Volpe worked to refine his offense in the offseason, leveling his swing to improve his bat control in the upper part of the zone. He quickly improved his offensive profile to start the 2024 season, cutting his strikeout rate in half while increasing his walk rate and on-base percentage through the first two months of play. On April 1, 2024, he recorded his first four-hit game. In May, he recorded a 21-game hitting streak, the longest by a Yankees player in over a decade. The streak cemented his role as the team's regular lead-off hitter through the first half of the season. He was moved down in the lineup in July following a long offensive slump. He finished the regular season with a .243 batting average, .657 OPS, 12 home runs, 60 RBI, and 28 stolen bases.
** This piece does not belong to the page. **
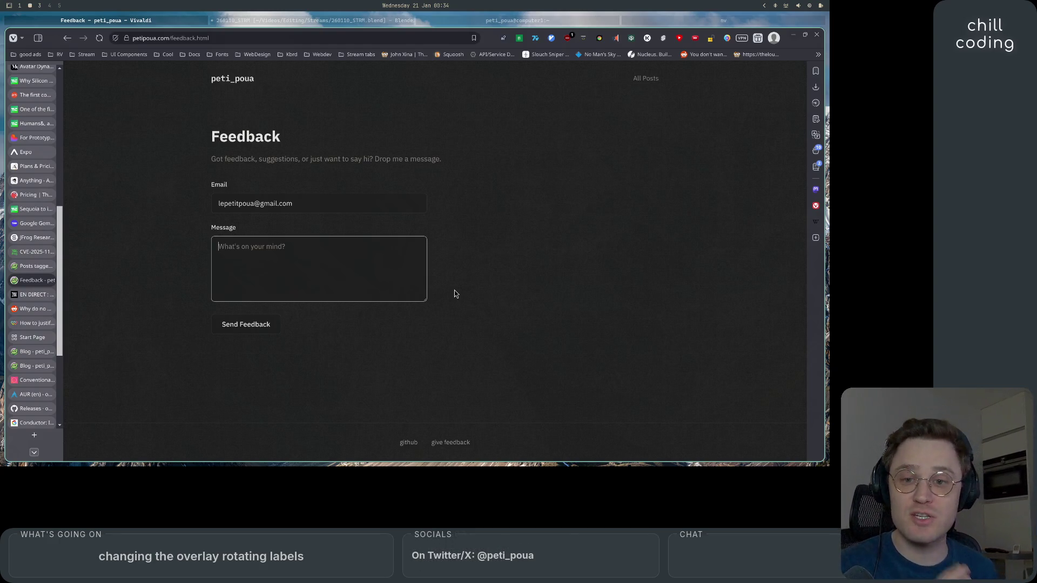
pyautogui.click(348, 21)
In his first postseason, Volpe recorded a .287 batting average and .815 OPS with five stolen bases. In Game 4 of the 2024 World Series, he hit a grand slam, becoming the first player with four RBI and two stolen bases in a World Series game.

====2025====
Volpe's first career multi-homer game was on July 19, helping the Yankees to come back from five down to beat the Atlanta Braves 12–9. He made 153 appearances for New York during the regular season, hitting .212/.272/.391 with 19 home runs, 72 RBI, and 18 stolen bases. On October 14, following the Yankees' elimination in the postseason, Volpe underwent surgery to repair a partially torn left labrum which he had played part of the year with.

====2026====
Volpe began the season on the injured list to continue recovering from the shoulder surgery he previously had. On April 14, Volpe began his rehab assignment in Double-A Somerset. After the rehab assignment ended, Volpe was optioned to Triple-A Scranton/Wilkes-Barre before being recalled by the Yankees several days later. On August 4, he was optioned back down to Triple-A Scranton/Wilkes-Barre following the promotion of George Lombard Jr. On September 10, he was called up to the Yankees after Jazz Chisholm Jr. suffered an injury. He started his first career game at second base and hit a grand slam and finished with 3 hits and 5 RBIs in his first game back in a 10-3 win against the Colorado Rockies.